Hükümetin göreve geldiği günden bu yana sürekli vergi ve prim affı çıkardığını biliyoruz. Daha fazla da çıkardı ama IMF ile stand-by anlaşmaları bunu engelledi. Herhalde vergi affında Süleyman Demirel dönemlerinden sonra en çok af bu Hükümet döneminde çıkmıştır. Her seferinde de bunun vergi affı olmadığı, bunun son düzenleme olduğu söylendi ama sürekli yapıldı.

Vergi afları genellikle Hükümetlerin dik duramadıkları, oy kaybına uğradıklarını düşündükleri dönemlerde ve seçimlerin öncesinde yapılır. Babacan’ın söylediğine göre de yine referandum sonrası seçim öncesi bir vergi affı gelecek.
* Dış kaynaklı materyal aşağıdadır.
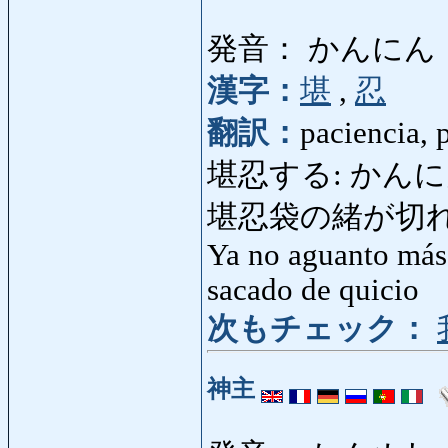
発音： かんにん
漢字：
堪
,
忍
翻訳：
paciencia, 
堪忍する: かんにんする: 
堪忍袋の緒が切れ
Ya no aguanto más,
sacado de quicio
次もチェック：
神主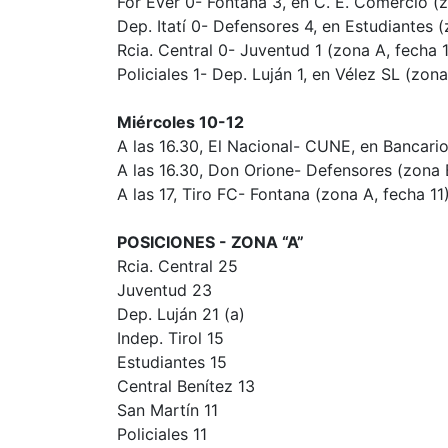
For Ever 0- Fontana 3, en C. E. Comercio (z
Dep. Itatí 0- Defensores 4, en Estudiantes (
Rcia. Central 0- Juventud 1 (zona A, fecha 1
Policiales 1- Dep. Luján 1, en Vélez SL (zona
Miércoles 10-12
A las 16.30, El Nacional- CUNE, en Bancario
A las 16.30, Don Orione- Defensores (zona B
A las 17, Tiro FC- Fontana (zona A, fecha 11)
POSICIONES - ZONA “A”
Rcia. Central 25
Juventud 23
Dep. Luján 21 (a)
Indep. Tirol 15
Estudiantes 15
Central Benítez 13
San Martín 11
Policiales 11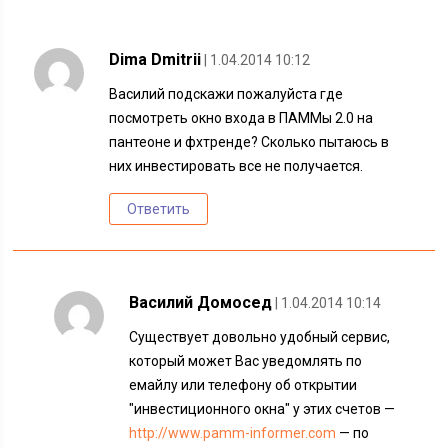
Dima Dmitrii
| 1.04.2014 10:12
Василий подскажи пожалуйста где
посмотреть окно входа в ПАММы 2.0 на
пантеоне и фхтренде? Сколько пытаюсь в
них инвестировать все не получается.
Ответить
Василий Домосед
| 1.04.2014 10:14
Существует довольно удобный сервис,
который может Вас уведомлять по
емайлу или телефону об открытии
"инвестиционного окна" у этих счетов —
http://www.pamm-informer.com
— по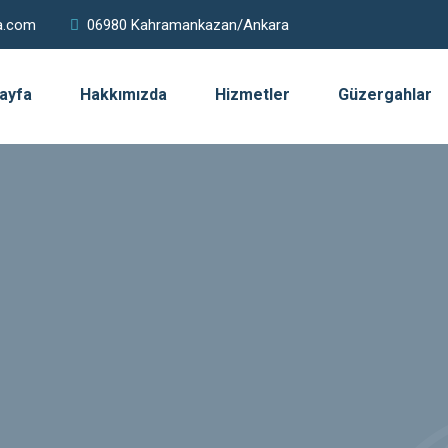
a.com
06980 Kahramankazan/Ankara
ayfa
Hakkımızda
Hizmetler
Güzergahlar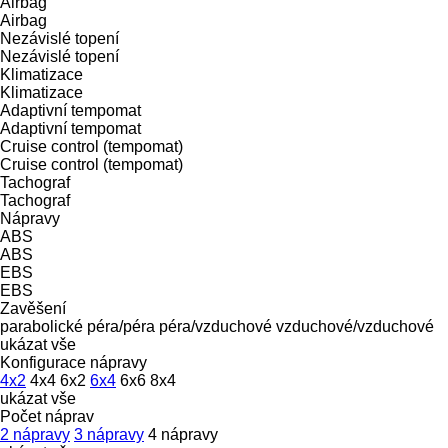
Airbag
Airbag
Nezávislé topení
Nezávislé topení
Klimatizace
Klimatizace
Adaptivní tempomat
Adaptivní tempomat
Cruise control (tempomat)
Cruise control (tempomat)
Tachograf
Tachograf
Nápravy
ABS
ABS
EBS
EBS
Zavěšení
parabolické
péra/péra
péra/vzduchové
vzduchové/vzduchové
ukázat vše
Konfigurace nápravy
4x2
4x4
6x2
6x4
6x6
8x4
ukázat vše
Počet náprav
2 nápravy
3 nápravy
4 nápravy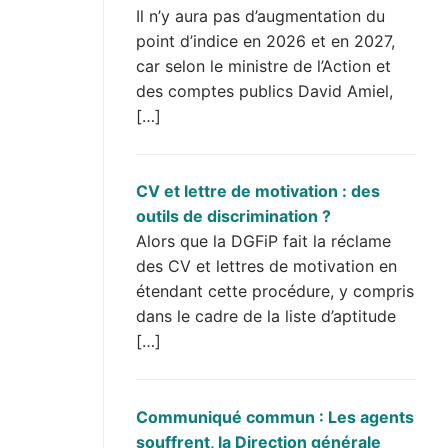
Il n’y aura pas d’augmentation du
point d’indice en 2026 et en 2027,
car selon le ministre de l’Action et
des comptes publics David Amiel,
[…]
CV et lettre de motivation : des
outils de discrimination ?
Alors que la DGFiP fait la réclame
des CV et lettres de motivation en
étendant cette procédure, y compris
dans le cadre de la liste d’aptitude
[…]
Communiqué commun : Les agents
souffrent, la Direction générale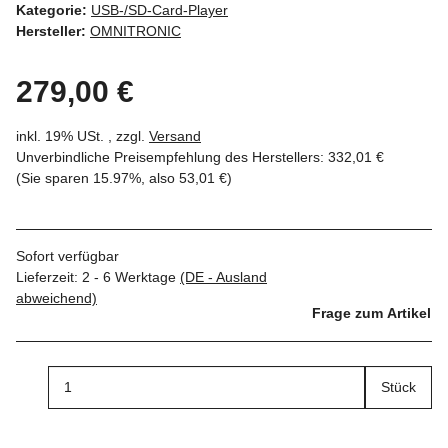
Kategorie:
USB-/SD-Card-Player
Hersteller:
OMNITRONIC
279,00 €
inkl. 19% USt. , zzgl.
Versand
Unverbindliche Preisempfehlung des Herstellers
:
332,01 €
(Sie sparen
15.97%
, also
53,01 €
)
Sofort verfügbar
Lieferzeit:
2 - 6 Werktage
(DE - Ausland
abweichend)
Frage zum Artikel
Stück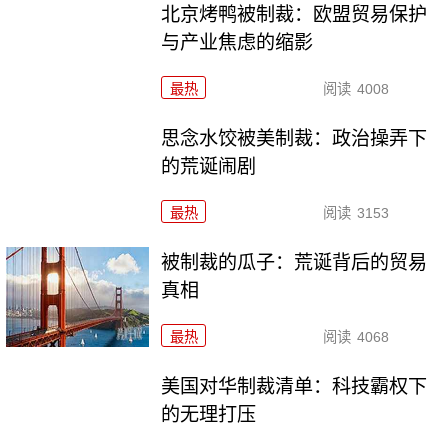
北京烤鸭被制裁：欧盟贸易保护
与产业焦虑的缩影
最热
阅读
4008
思念水饺被美制裁：政治操弄下
的荒诞闹剧
最热
阅读
3153
被制裁的瓜子：荒诞背后的贸易
真相
最热
阅读
4068
美国对华制裁清单：科技霸权下
的无理打压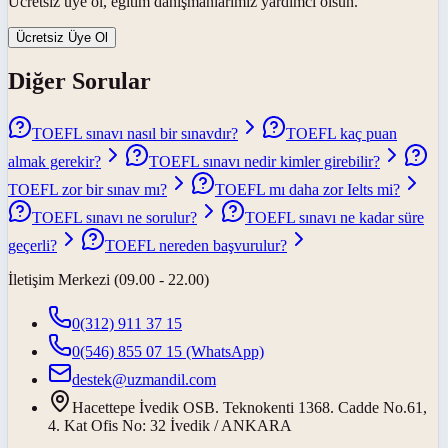
Ücretsiz üye ol, eğitim danışmanlarımız yardımcı olsun.
Ücretsiz Üye Ol
Diğer Sorular
TOEFL sınavı nasıl bir sınavdır?
TOEFL kaç puan
almak gerekir?
TOEFL sınavı nedir kimler girebilir?
TOEFL zor bir sınav mı?
TOEFL mı daha zor Ielts mi?
TOEFL sınavı ne sorulur?
TOEFL sınavı ne kadar süre
geçerli?
TOEFL nereden başvurulur?
İletişim Merkezi (09.00 - 22.00)
0(312) 911 37 15
0(546) 855 07 15
(WhatsApp)
destek@uzmandil.com
Hacettepe İvedik OSB. Teknokenti 1368. Cadde No.61,
4. Kat Ofis No: 32 İvedik / ANKARA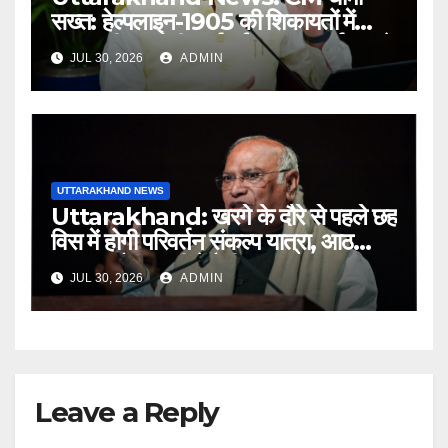
सख्त: हेल्पलाइन-1905 की शिकायतों में
लापरवाही पर होगी कार्रवाई, शून्य प्रदर्शन वाले
JUL 30, 2026
ADMIN
अधिकारियों को नोटिस…
UTTARAKHAND NEWS
Uttarakhand: खरगे के दौरे से पहले छह
विस में होगी परिवर्तन संकल्प यात्रा, आठ
अगस्त को हल्द्वानी में रैली
JUL 30, 2026
ADMIN
Leave a Reply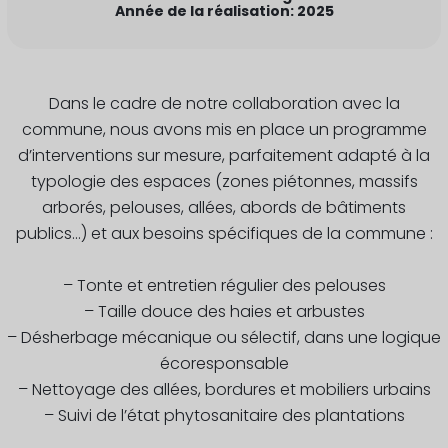
Année de la réalisation: 2025
Dans le cadre de notre collaboration avec la
commune, nous avons mis en place un programme
d’interventions sur mesure, parfaitement adapté à la
typologie des espaces (zones piétonnes, massifs
arborés, pelouses, allées, abords de bâtiments
publics…) et aux besoins spécifiques de la commune :
– Tonte et entretien régulier des pelouses
– Taille douce des haies et arbustes
– Désherbage mécanique ou sélectif, dans une logique
écoresponsable
– Nettoyage des allées, bordures et mobiliers urbains
– Suivi de l’état phytosanitaire des plantations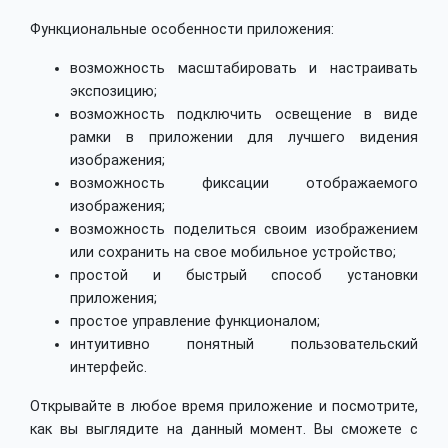
Функциональные особенности приложения:
возможность масштабировать и настраивать
экспозицию;
возможность подключить освещение в виде
рамки в приложении для лучшего видения
изображения;
возможность фиксации отображаемого
изображения;
возможность поделиться своим изображением
или сохранить на свое мобильное устройство;
простой и быстрый способ установки
приложения;
простое управление функционалом;
интуитивно понятный пользовательский
интерфейс.
Открывайте в любое время приложение и посмотрите,
как вы выглядите на данный момент. Вы сможете с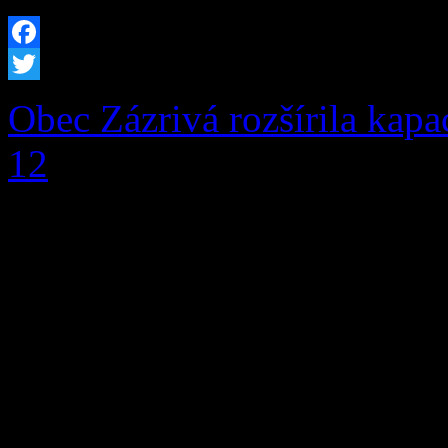
Facebook
Twitter
Obec Zázrivá rozšírila kapa
12
V prvej fáze pribudlo pri
miestam aj moderná infrašt
prítomnosti a budúcnosti, ale
pred nami Obec Zázrivá úsp
rozšírenia kapacity hrobový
Özetle vergi afları Hükümetlerin popülizme kaydıkları dönemlerin ürünüdür. İşte mali kuralın ertelenme nedeni de zaten böyle bir döneme girilmiş olması. Böyle bir dönemde Hükümetler, Mali Kural gibi kendilerini kısıtlayacakları, harcamaları kısmak zorunda kalacakları düzenlemeleri yürürlüğe sokmazlar.
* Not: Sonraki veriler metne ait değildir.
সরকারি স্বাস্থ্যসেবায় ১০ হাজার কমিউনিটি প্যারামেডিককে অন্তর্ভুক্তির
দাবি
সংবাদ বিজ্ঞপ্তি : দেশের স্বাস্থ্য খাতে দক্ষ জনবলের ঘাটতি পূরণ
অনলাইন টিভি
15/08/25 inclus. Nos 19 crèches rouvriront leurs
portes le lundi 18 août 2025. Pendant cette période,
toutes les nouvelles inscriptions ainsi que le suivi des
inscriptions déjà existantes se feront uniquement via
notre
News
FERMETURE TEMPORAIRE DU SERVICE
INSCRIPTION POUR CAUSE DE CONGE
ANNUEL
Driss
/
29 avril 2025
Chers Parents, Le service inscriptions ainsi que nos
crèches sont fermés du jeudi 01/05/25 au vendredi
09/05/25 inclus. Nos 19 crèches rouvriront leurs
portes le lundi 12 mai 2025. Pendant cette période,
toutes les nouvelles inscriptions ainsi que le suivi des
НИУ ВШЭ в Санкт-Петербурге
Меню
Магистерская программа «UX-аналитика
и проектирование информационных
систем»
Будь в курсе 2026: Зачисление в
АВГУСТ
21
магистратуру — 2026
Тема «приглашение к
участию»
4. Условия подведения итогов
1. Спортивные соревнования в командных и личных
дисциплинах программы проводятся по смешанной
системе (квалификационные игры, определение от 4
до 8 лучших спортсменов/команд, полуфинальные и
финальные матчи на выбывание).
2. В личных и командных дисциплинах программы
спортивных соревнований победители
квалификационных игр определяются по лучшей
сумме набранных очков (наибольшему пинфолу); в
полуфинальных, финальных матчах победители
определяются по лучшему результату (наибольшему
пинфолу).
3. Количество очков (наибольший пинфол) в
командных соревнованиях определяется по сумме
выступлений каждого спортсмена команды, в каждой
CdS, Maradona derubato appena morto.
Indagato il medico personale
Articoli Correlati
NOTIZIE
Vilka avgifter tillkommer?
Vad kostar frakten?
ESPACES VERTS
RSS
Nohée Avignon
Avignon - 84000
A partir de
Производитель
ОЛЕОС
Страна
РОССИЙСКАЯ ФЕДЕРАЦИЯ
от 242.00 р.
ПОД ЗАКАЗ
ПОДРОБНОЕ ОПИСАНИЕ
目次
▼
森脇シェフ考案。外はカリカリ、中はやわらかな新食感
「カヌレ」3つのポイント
O nedenle piyasalar, “Mali Kural’ın ertelenmesinin büyük hata olduğunun anlaşılıp, 2011 bütçesinde uygulanacağı” konusunda boş yere umutlanmasınlar.

Bence referandumdan hangi sonuç çıkarsa çıksın, böyle bir umut artık kalmadı.
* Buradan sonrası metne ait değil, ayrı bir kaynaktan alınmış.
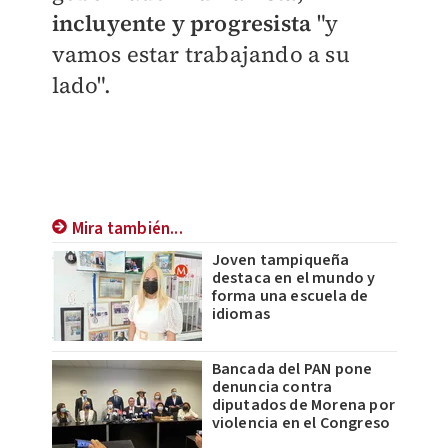
incluyente y progresista
"y
vamos estar trabajando a su
lado".
Mira también...
Joven tampiqueña
destaca en el mundo y
forma una escuela de
idiomas
Bancada del PAN pone
denuncia contra
diputados de Morena por
violencia en el Congreso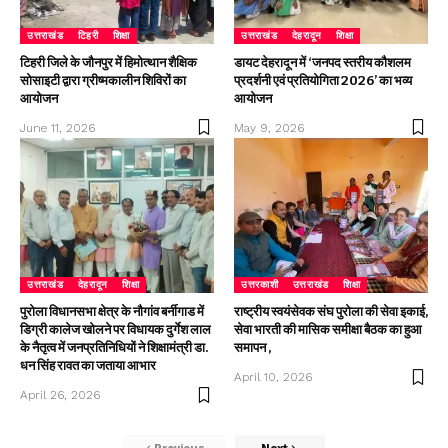
उत्तराखंड
टिहरी
शिक्षा
उत्तराखंड
देहरादून
शिक्षा
टिहरी जिले के जौनपुर में हिमोत्थान शैक्षिक
डायट देहरादून में ‘जनपद स्तरीय कौशलम
सोसाइटी द्वारा ग्रीष्मकालीन शिविरों का
प्रदर्शनी एवं प्रतियोगिता 2026’ का भव्य
आयोजन
आयोजन
June 11, 2026
May 9, 2026
उत्तराखंड
देहरादून
शिक्षा
उत्तरकाशी
उत्तराखंड
शिक्षा
पुरोला विधानसभा क्षेत्र के नौगांव बर्नीगाड में
राष्ट्रीय स्वयंसेवक संघ पुरोला की सेवा इकाई,
डिग्री कालेज खोलने पर विधायक दुर्गेश लाल
सेवा भारती की मासिक समीक्षा बैठक का हुआ
के नैतृत्व में जनप्रतिनिधियों ने शिक्षामंत्री डा.
समापन ,
धन सिंह रावत का जताया आभार
April 10, 2026
April 26, 2026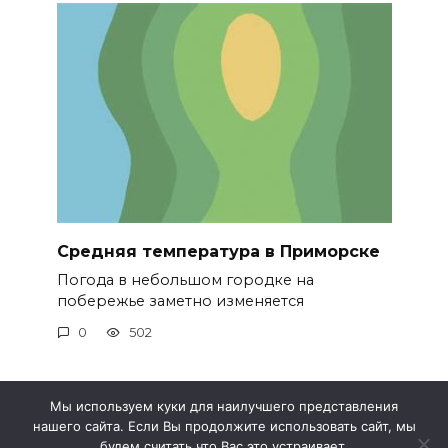
Средняя температура в Приморске
Погода в небольшом городке на
побережье заметно изменяется
0
502
Мы используем куки для наилучшего представления
нашего сайта. Если Вы продолжите использовать сайт, мы
© 2026 Метео 4
будем считать что Вас это устраивает.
Onun yerine piyasalar, seçim ekonomisinin dozunu takip etmeliler.

VERGİ AFFI ANAYASA İLE YASAKLANMALI

Hükümet vergi affına “vergi borçlarının yapılandırması” diyor. Bunun da ötesine geçildi; bir bakan bu yapılandırmanın maliyeti olmayacağını, olsa olsa geliri artıracağını, çünkü bu yolla ödenmeyen bazı borçların tahsilinin mümkün olacağını söylemiş. Yani affı savunmuş...

İktisat literatürü bu tür vergi aflarının neler getirip neler götürdüğüne ilişkin örnekler ve oluşturulan kuramlarla doludur. Vergi aflarının birkaç aylığına getireceği ek tahsilatın, götürdüklerinin çok üzerinde olduğu, kıyas kabul edilemeyeceği açıktır. Yani vergi aflarının birbirini doğurduğu, bu yöntemin sık uygulanması halinde doğru dürüst bir vergi sisteminin imkansız olduğu kesindir. Bunun da ötesinde vergi aflarının devlete olan güveni zedelediği, zamanında vergi ödeyenleri artık zamanında ödemekten caydıracağını, verginin temel ilkelerinden olan adalet duygusunu derinden zedeleyeceğini, artık herkes biliyor.

Gelişmiş ülkelerde, vergi sistemi işleyen ülkelerde kriz dönemlerinde parasal gevşetmeler, devlet yardımları yapıldığını gördük ama hiç vergi affı gördük mü?

Çünkü af yaptıkları takdirde bir daha sistemi işletemeyeceklerini biliyorlar.

Bence artık ekonomik anayasa zamanı geldi. Vergi affını yasaklayan, mali kuralı getiren, yani halkın uzun vadeli çıkarını koruyan maddeler anayasaya girmeli.